Oral Presentation 5th International Symposium on Phaeochromocytoma and Paraganglioma 2017

LESSONS FROM MTC APPLICABLE TO PHEOCHROMOCYTOMA (#19)

Bruce Robinson 1 , Diana E Benn 1
  1. The University of Sydney, Sydney, NSW, Australia

There has been a great deal of clinical work done on the management of MTC in MEN2.  In particular there have been several trials of tyrosine kinase inhibitors which have shown efficacy. In contrast, there have been only case reports of the use of these agents in PC.  Sunitinib is reported to have some activity but other agents have not been systematically studied.  Pheochromocytomas usually present in the third or fourth decade of life in patients with MEN2A. Generally the diagnosis is confirmed at the same time as or following the diagnosis of medullary thyroid carcinoma (MTC). Suspicion of the presence of MEN2 and in particular for pheochromocytoma is sometimes provided by the pattern of catecholamine (and catecholamine metabolite) excretion with raised epinephrine or epinephrine and norepinephrine being characteristic.
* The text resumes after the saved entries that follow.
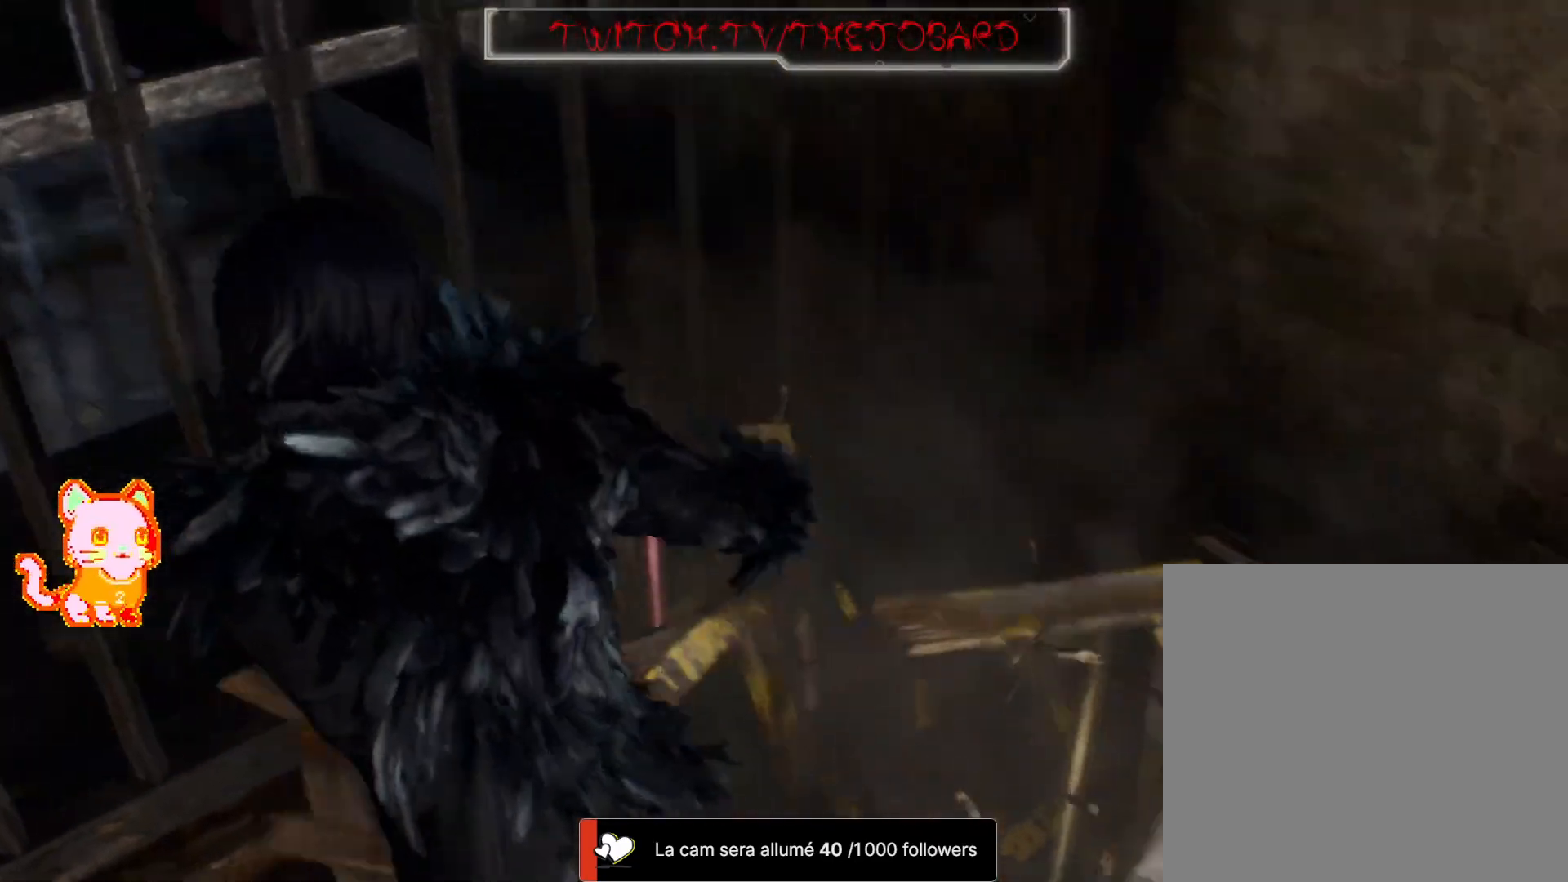
Gameplay with a controller (Xbox layout); each line is a JSON object with the inputs held at the frame after it (dt_ms = milliseconds from this image to that frame). "events" lists button and stick changes between this image and that frame as [ms after this image, input, new state], when the widget could be followed in between. Not read: SHARE.
{"dt_ms": 500, "buttons": ["A"], "left_stick": "down-right", "right_stick": "center", "events": [[83, "A", "down"], [167, "A", "up"], [267, "A", "down"], [367, "A", "up"], [433, "left_stick", "down-right"], [450, "A", "down"]]}
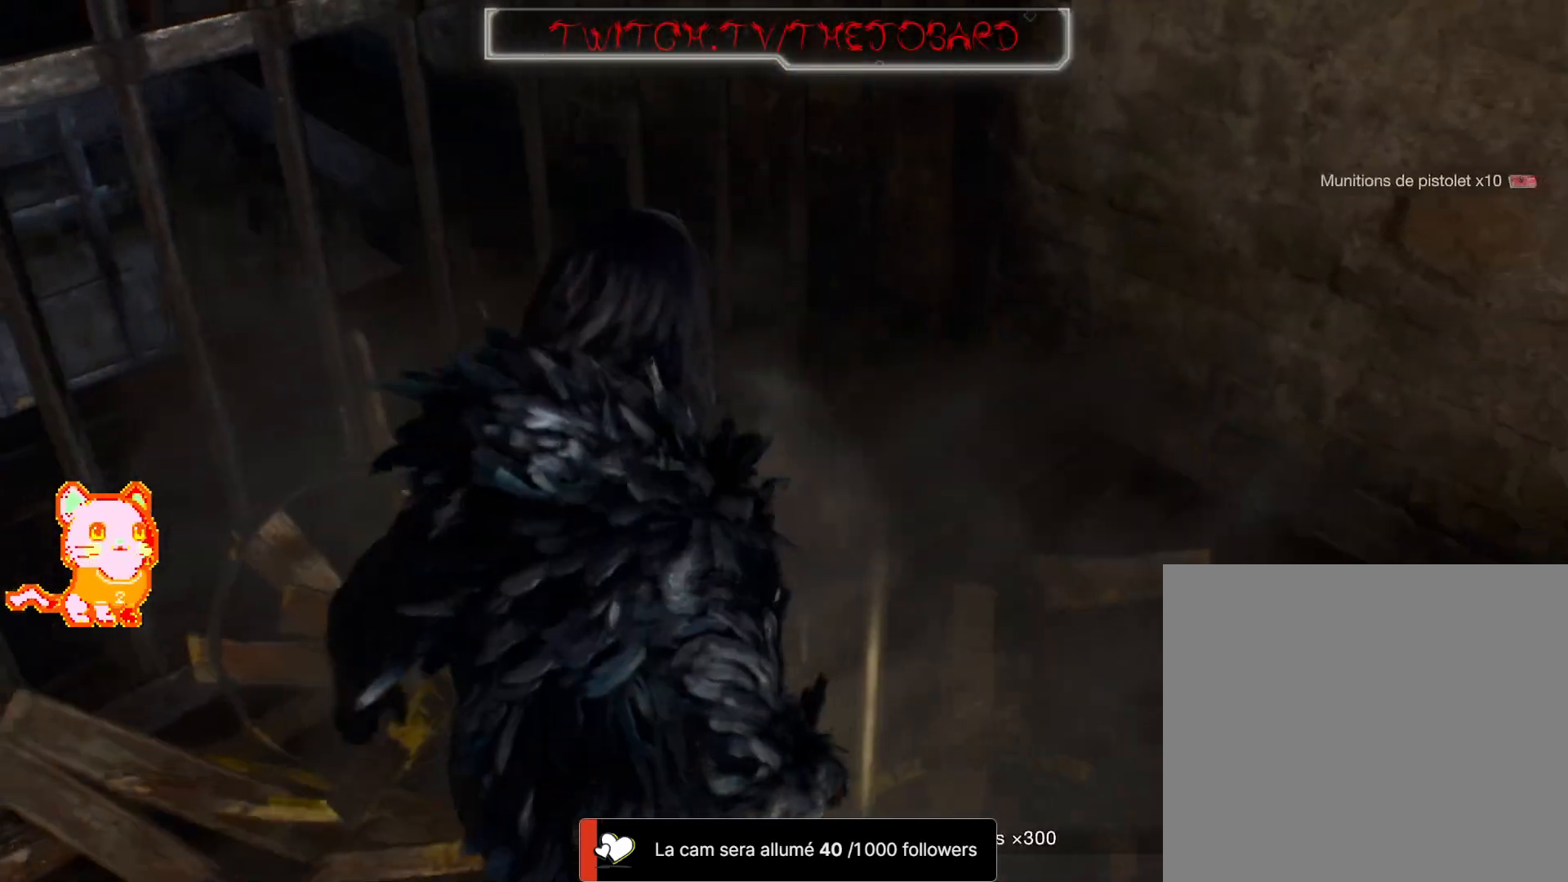
{"dt_ms": 500, "buttons": [], "left_stick": "down", "right_stick": "center", "events": [[50, "A", "up"], [133, "A", "down"], [183, "left_stick", "down"], [233, "A", "up"], [317, "A", "down"], [417, "A", "up"]]}
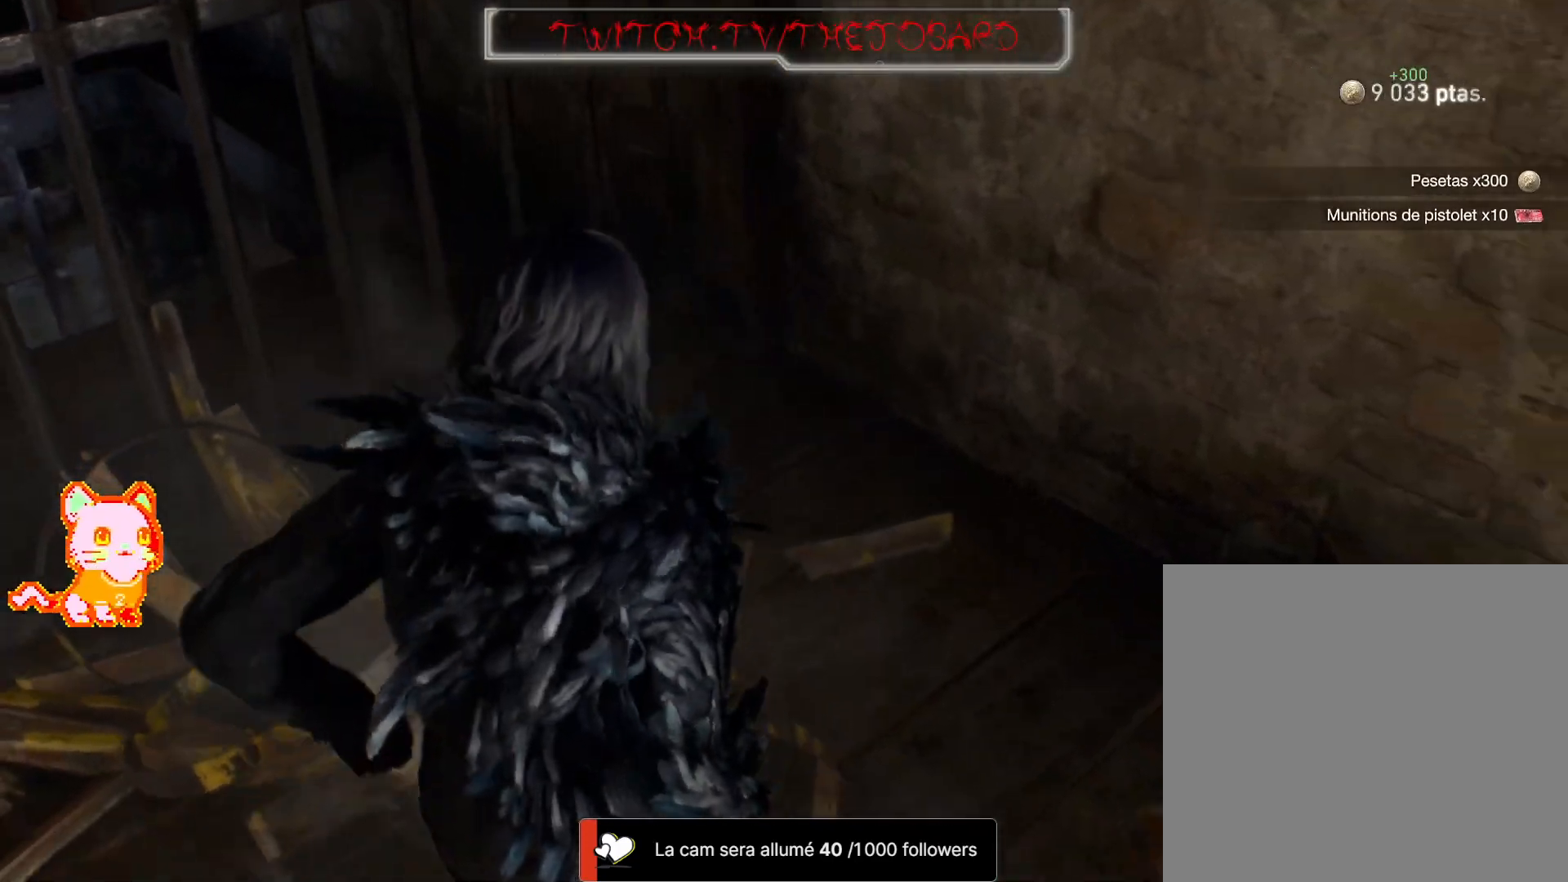
{"dt_ms": 500, "buttons": [], "left_stick": "up-left", "right_stick": "up-left", "events": [[50, "right_stick", "left"], [100, "left_stick", "down-left"], [283, "left_stick", "left"], [450, "left_stick", "up-left"], [500, "right_stick", "up-left"]]}
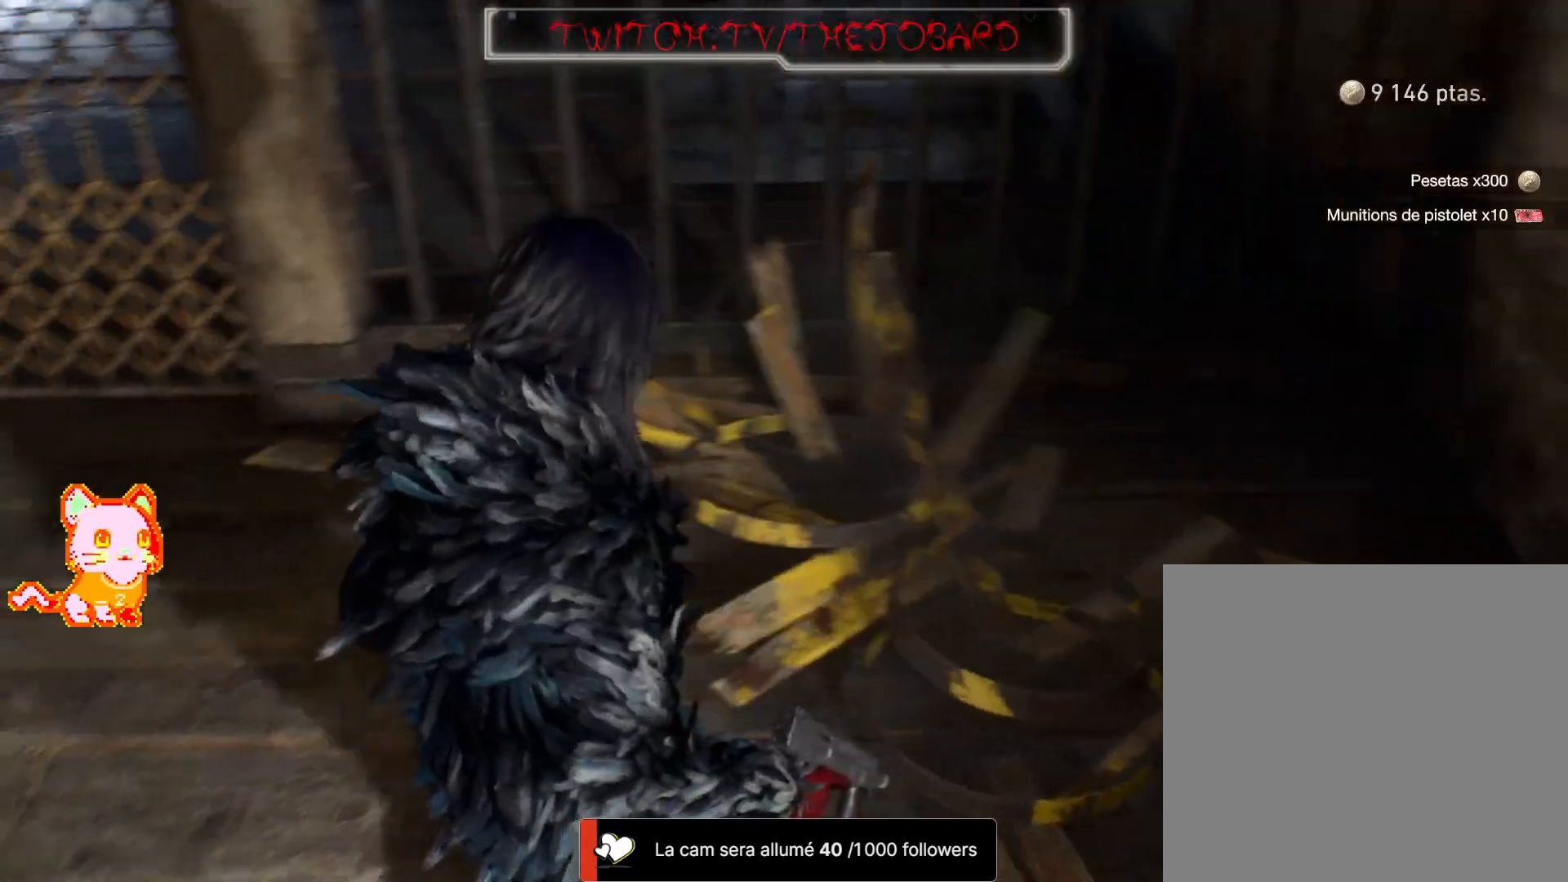
{"dt_ms": 1000, "buttons": [], "left_stick": "up-left", "right_stick": "down"}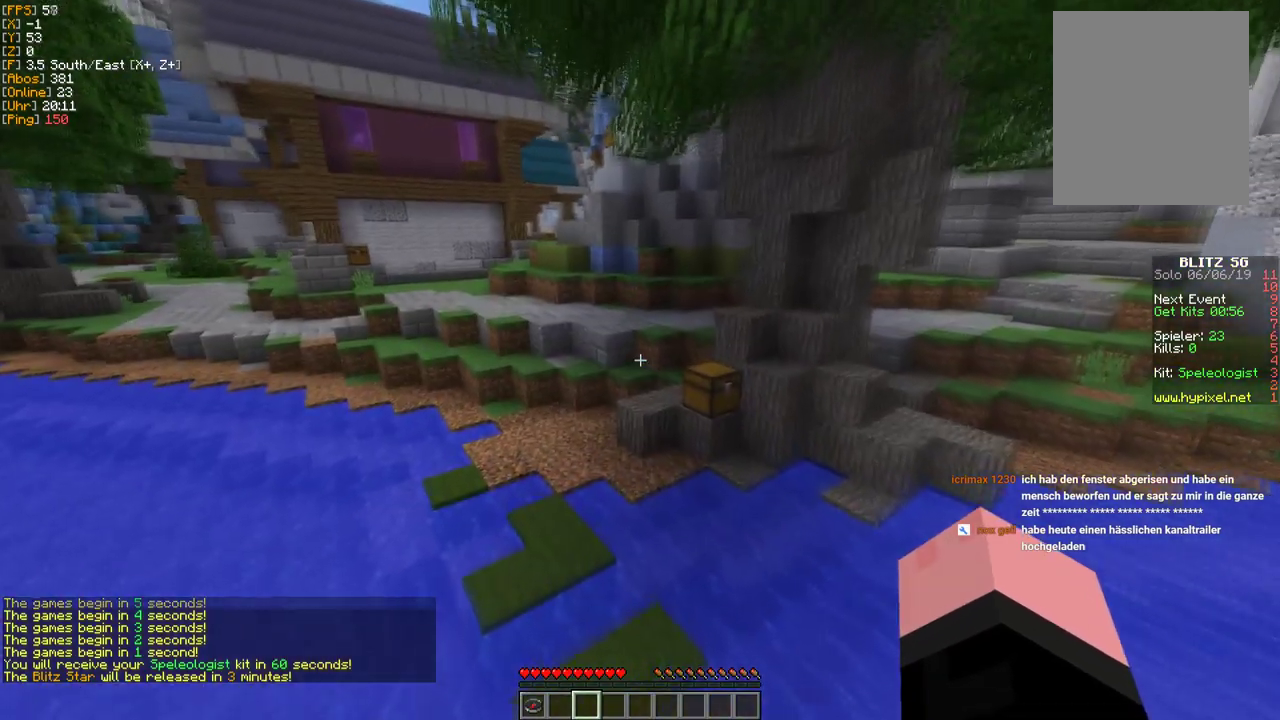
Gameplay with keyboard and mouse; each line is a JSON object with the keys and mouse buttons held at the frame after it. "events" lists presses ("down") and releases ("up") of "a", "d", "s", "w", "mouse_left" and "mouse_right" between this image and that frame as [ms after this image, input, new state], when the widget could be followed in between. "mouse_left", "mouse_right" = the "left", "right" buttons of the "mouse" list. No other keys are recorded. Fast repeated clicks can show as one long hold. Mouse movement is not recorded.
{"keys": ["w"], "mouse": [], "events": [[17, "a", "down"], [483, "a", "up"]]}
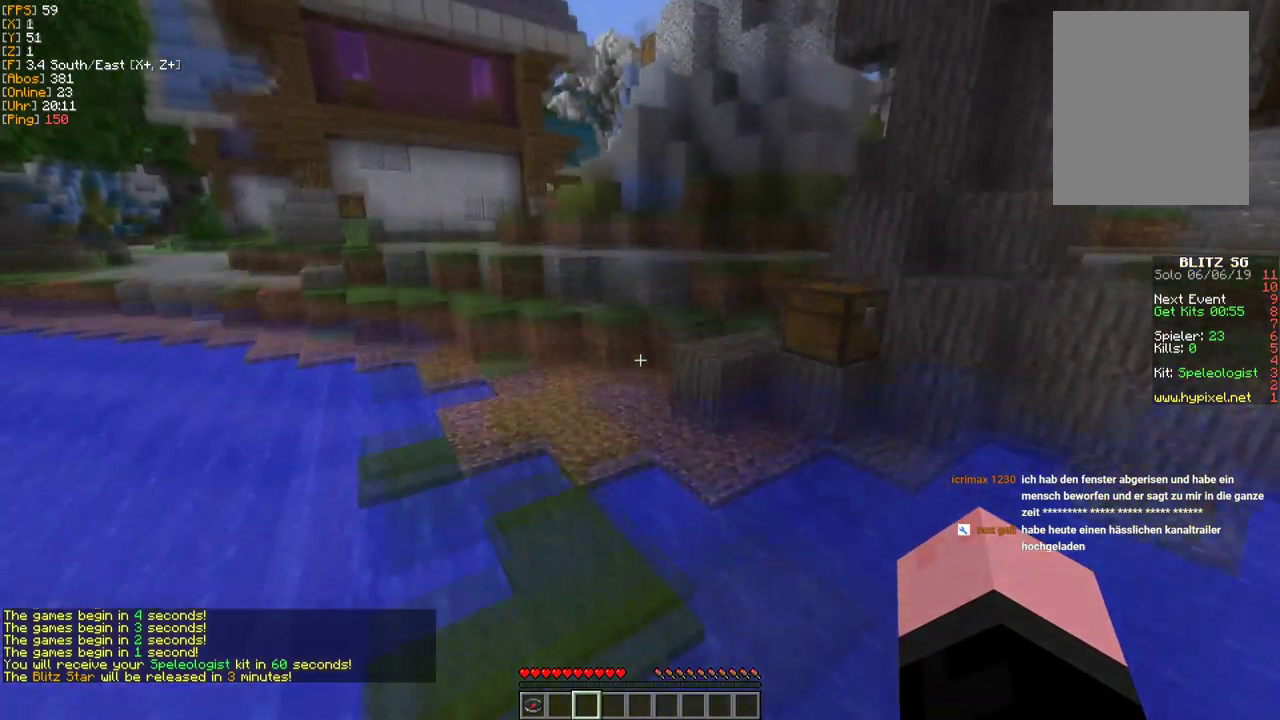
{"keys": ["w"], "mouse": [], "events": []}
Genetic testing is recommended to identify a heterozygous germline RET pathogenic mutation.  Since 1993 and the identification of RET as the causative gene of multiple endocrine neoplasia type 2, genotype/ phenotype correlations have identified mutations likely to be associated with pheochromocytoma and with age specific disease penetrance of these mutations, as discussed in the revised ATA Guidelines1. Recent understanding of pheochromocytoma development includes the role of hypoxic and RET pathways, which may indicate a role for tyrosine kinase inhibitors. Trials of these agents should be undertaken and will require international collaboration.

  1. 1. Wells et al., 2015 .Revised American Thyroid Association Guidelines for the Management of Medullary Thyroid Carcinoma. Thyroid 25:567-610.